Una cierta vivacidad del humor que la lleva, por ejemplo a ciertas impaciencias de enferma con sus enfermeras, caracterizaría el temperamento de la santa. A quien se sorprenda de que la conducta de los santos no sea, de buenas a primeras y siempre santa, es necesario responder, con la autora del Libro I, que Dios permite la persistencia de ciertos defectos, en un alma a la que colma de gracias, para que esta alma, tomando a través de ellos conciencia directa de su miseria, no pueda de ningún modo gloriarse de la belleza que le viene de los dones recibidos y no tenga más que gratitud por el Dios, que llama a una tal nada, a la grandeza de la unión.
Continuará
[1] Dom Pierre Doyère, OSB, monje de San Pablo de Wisques, fue el impulsor de la revisión y fijación del texto latino de las obras completas de santa Gertrudis y su principal traductor al francés.
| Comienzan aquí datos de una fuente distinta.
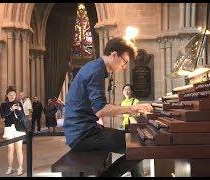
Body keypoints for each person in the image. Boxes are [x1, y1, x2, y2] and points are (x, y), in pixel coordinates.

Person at [63, 37, 153, 177]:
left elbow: (97, 109)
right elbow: (101, 110)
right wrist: (132, 108)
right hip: (81, 135)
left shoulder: (95, 67)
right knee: (140, 147)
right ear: (114, 54)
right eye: (124, 62)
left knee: (135, 142)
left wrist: (129, 110)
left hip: (85, 131)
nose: (124, 67)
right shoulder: (95, 70)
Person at [0, 86, 26, 176]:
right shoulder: (3, 105)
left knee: (19, 149)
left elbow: (22, 116)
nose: (12, 96)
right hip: (9, 128)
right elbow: (3, 117)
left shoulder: (19, 103)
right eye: (10, 95)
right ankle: (10, 167)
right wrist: (11, 109)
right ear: (7, 95)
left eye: (14, 95)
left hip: (19, 128)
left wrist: (19, 110)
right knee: (10, 149)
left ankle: (20, 167)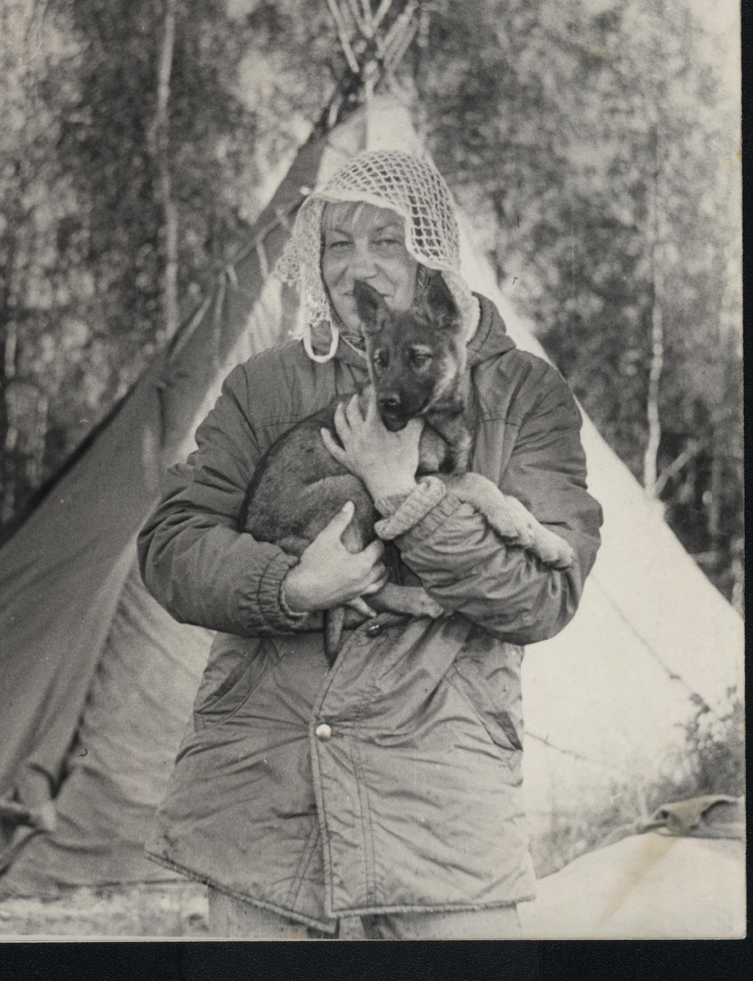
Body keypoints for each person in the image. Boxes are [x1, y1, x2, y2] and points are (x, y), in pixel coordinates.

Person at [138, 149, 602, 939]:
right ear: (313, 264)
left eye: (387, 241)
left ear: (432, 251)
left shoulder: (524, 393)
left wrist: (402, 497)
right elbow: (171, 546)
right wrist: (288, 587)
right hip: (265, 794)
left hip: (437, 802)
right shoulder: (265, 384)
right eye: (337, 244)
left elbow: (544, 595)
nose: (363, 268)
Murió el 18 de marzo de 1966, durante la preparación de la edición crítica de los libros I a III del Legatus Divinae Pietatis; dos discípulos suyos continuaron la tarea y la obra fue publicada en 1968 por Sources chrétiennes (Gertrude D’Helfta, Œuvres Spirituelles II, L’Héraut [Livres I-II] SCh N° 139 y Œuvres Spirituelles III, L’Héraut [Livre III] SCh N° 143 – Paris, Les Éditions du Cerf, 1968). La fijación del texto de los libros IV y V del Legatus es obra de Jean-Marie Clément, monje benedictino de Steenbrugge, y la traducción al francés, de las monjas de Wisques. La aparición de la edición crítica del Legatus supuso un punto de inflexión decisivo en los estudios gertrudianos; magna empresa, cuyo mérito debe reconocerse a Dom Pierre Doyère: las líneas marcadas en su estudio introductorio (que aquí publicamos por secciones y traducido al español), han orientado los estudios gertrudianos de los últimos cuarenta años y aún no han sido superadas.
[2] Continuamos la publicación de la Introducción de Pierre Doyère, a la edición crítica latín-francés de las obras de santa Gertrudis. Cfr. «Introduction» a Gertrude D’Helfta, Œuvres Spirituelles II, L’Héraut (Livres I-II,) Sources chrétiennes N° 139 – Paris, Les Éditions du Cerf, 1968, pp. 9-91. Tradujo la hna. Ana Laura Forastieri, ocso, del Monasterio de la Madre de Cristo, Hinojo, Argentina.
[3] N. de T.: Cfr. Pierre Doyère: “El monasterio de Helfta”, publicado en esta misma página con fecha 21.06.21015: http://www.surco.org/content/monasterio-helfta.
[4] N. de T.: Matilde de Magdeburgo, La luz fluyente de la divinidad.
[5] Lignum Vitae, Viena, 1595. Dom Arnold Wion, nacido en Douai en 1554, entra primero en el monasterio de Oudenbourg, en Flandes. Sale con ocasión de las revueltas en los Países Bajos y se refugia en Italia. Hizo profesión en 1577 en la Congregación de Monte Cassino y murió en los primeros años del siglo XVII.
[6] Dante’s Matelda (1873); Geschichte der deutschen Mystik in Mittelalter I (1874). En la Allegemeine Deutsche Biographie, vol. 9, Praeger parece hacer un reproche a Paquelín por no haberlo nombrado en su demostración. Los trabajos de los dos eruditos son contemporáneos. Con ocasión de su viaje a Alemania Paquelin conoció, si no las obras impresas, al menos las investigaciones de Praeger; por otra parte habla con elogio de él, en el Prefacio de las Revelaciones de santa Matilde.